Evidentemente, la scelta di aprirsi al Mediterraneo non è del tutto casuale, ma spinta dalle tante similarità riscontrabili tra la cultura sarda e le culture del Nord Africa. Ad ogni modo, la socializzazione è un processo che ha bisogno di anni di investimenti, stimoli e di continuo supporto per la collaborazione e integrazione tra popoli. A tale scopo, la collaborazione tra le Università sarde e straniere prepara i giovani studenti alla lingua e alla cultura italiana, prima di intraprendere il viaggio. Durante il percorso di permanenza, vengono affiancati da un mediatore culturale e da studenti che hanno studiato la lingua araba, per facilitarne l’inserimento e dare il supporto necessario. Ogni giorno, questi ragazzi vivono e si relazionano con tante persone del luogo: i professori durante le lezioni, il personale delle varie mense universitarie, i colleghi provenienti da tutta la regione, i locatari dell’appartamento che prendono in affitto oppure gli operatori dell’Ersu (tra cui le Case dello Studente). Tutti i mezzi a disposizione vengono utilizzati per permettere di essere seguiti e supportati in tutte le loro esigenze. Ma è sufficiente? Purtroppo, nella realtà può accadere che siano vittime di soprusi. A volte, le persone non vedono degli studenti che hanno preso in mano la propria vita facendo una scelta coraggiosa. È più facile notare qualcuno per il colore della pelle un po’ più scuro dei canoni e soprattutto per una lingua sconosciuta. Una storia, che purtroppo mi è stata raccontata tante volte, parla della paura di parlare nella propria lingua madre. Tante volte, in mezzo ad altre persone, preferiscono parlare in francese (o altre lingue comunitarie) al telefono con i loro familiari, per non essere notati, per non essere scherniti e avviliti pubblicamente. Ma la discriminazione più comune è per il colore della pelle. Chi vanta pelle e occhi più chiari è privilegiato e viene trattato come un “comune ragazzo o ragazza europeo”.
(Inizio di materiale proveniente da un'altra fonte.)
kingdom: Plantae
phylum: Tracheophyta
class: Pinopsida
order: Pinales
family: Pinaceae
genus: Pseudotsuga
«Come stai?». Forse questa semplice domanda ha veramente un peso e un significato più profondo dell’apparenza. Le esperienze che questi giovani, studenti e non, vivono ogni giorno, la lontananza dalle loro famiglie per mesi, la paura di non farcela da soli, discriminazioni, ingiustizie, la giovane età, non sono forse gli stessi pensieri che attanagliano un giovane italiano all’estero? Magari, facendo uno sforzo per cambiare l’approccio, si potrebbe scoprire piacevolmente che la sua nonnina condivide la stessa ricetta della tua nonna. Magari un po’ più speziata, ma la ricetta è la stessa.

Qual è lo scopo ultimo del progetto e perché è importante che la Sardegna sia il laboratorio di un nuovo modello economico, etico e sociale? Formare giovani di tutte le nazionalità, a casa nostra, è utile alla nostra collettività. È importante avere la possibilità di mettersi in discussione e mettersi in gioco con progetti sfidanti, ma anche fondare un laboratorio in cui le persone creino qualcosa di nuovo insieme, multiculturale e resiliente. Perché la Sardegna ha bisogno della freschezza di nuove menti, che hanno conosciuto il territorio, che hanno vissuto la nostra terra, amandola come noi se non anche di più, avendola scelta tra le tante opportunità.

Questo articolo, scritto da una studentessa iscritta al corso “Raccontare Vita” (organizzato dall’Università degli studi di Cagliari in collaborazione con Vita a Sud, CSV Sardegna Solidale e Fondazione Domus de Luna, coordinato dal professor Vittorio Pelligra), è uno dei tre testi selezionati tra i 43 partecipanti per la pubblicazione su Vita.